I have a strange bug in my site: I have a get variable in url ?getClass=9а
For some reason when I output it's strlen it is on 1 symbol more than it actually is. For example:
9a strlen - 3
10a strlen - 4
11a strlen - 4
The other strange thing is that when I try to substring using it's strlen:
$classNumber=substr($_GET['getClass'],0,strlen($_GET['getClass']-1));
$classLetter=substr($_GET['getClass'], strlen($_GET['getClass']-1));
The result is like this: 9a $classNumber=9 $classLetter=а that's ok
10а $classNumer=1 $classLetter=0a that's wrong
11a $classNumber=11 $classLetter=a that's ok again. What's wrong with it?
This correct answer was originally posted by user4035 but downvoted and deleted for some reason.

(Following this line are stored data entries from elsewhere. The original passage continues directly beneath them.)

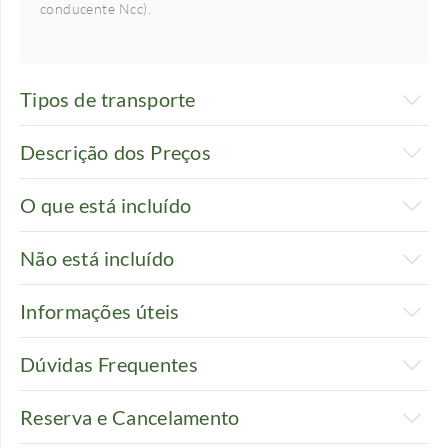
conducente Ncc).
Tipos de transporte
Descrição dos Preços
O que está incluído
Não está incluído
Informações úteis
Dúvidas Frequentes
Reserva e Cancelamento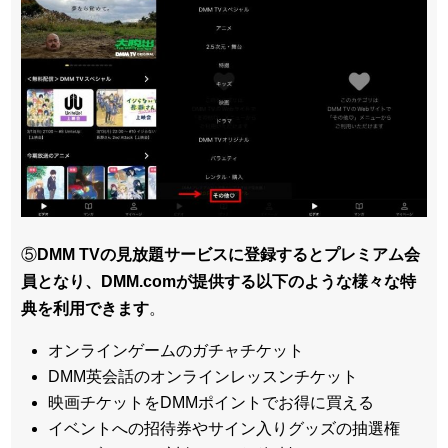
⑤
DMM TVの見放題サービスに登録するとプレミアム会
員となり、DMM.comが提供する以下のような様々な特
典を利用できます
。
オンラインゲームのガチャチケット
DMM英会話のオンラインレッスンチケット
映画チケットをDMMポイントでお得に買える
イベントへの招待券やサイン入りグッズの抽選権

The reason of this behaviour is that you are using a cyrillic "а", and not a latin one. And it is considered as a unicode character, represented with 2 bytes. You need to use mb_strlen function:
<?php
print strlen($_GET['getClass'])."<br>";
print mb_strlen($_GET['getClass'], 'utf8');
For input: "9а" it will print:
3
2
But if you use plain ASCII, the functions will give the same result:
getClass=99
2
2
You should substract the -1 from the strlen result not from the string.
$classNumber=substr($_GET['getClass'],0,strlen($_GET['getClass'])-1);
$classLetter=substr($_GET['getClass'], strlen($_GET['getClass'])-1);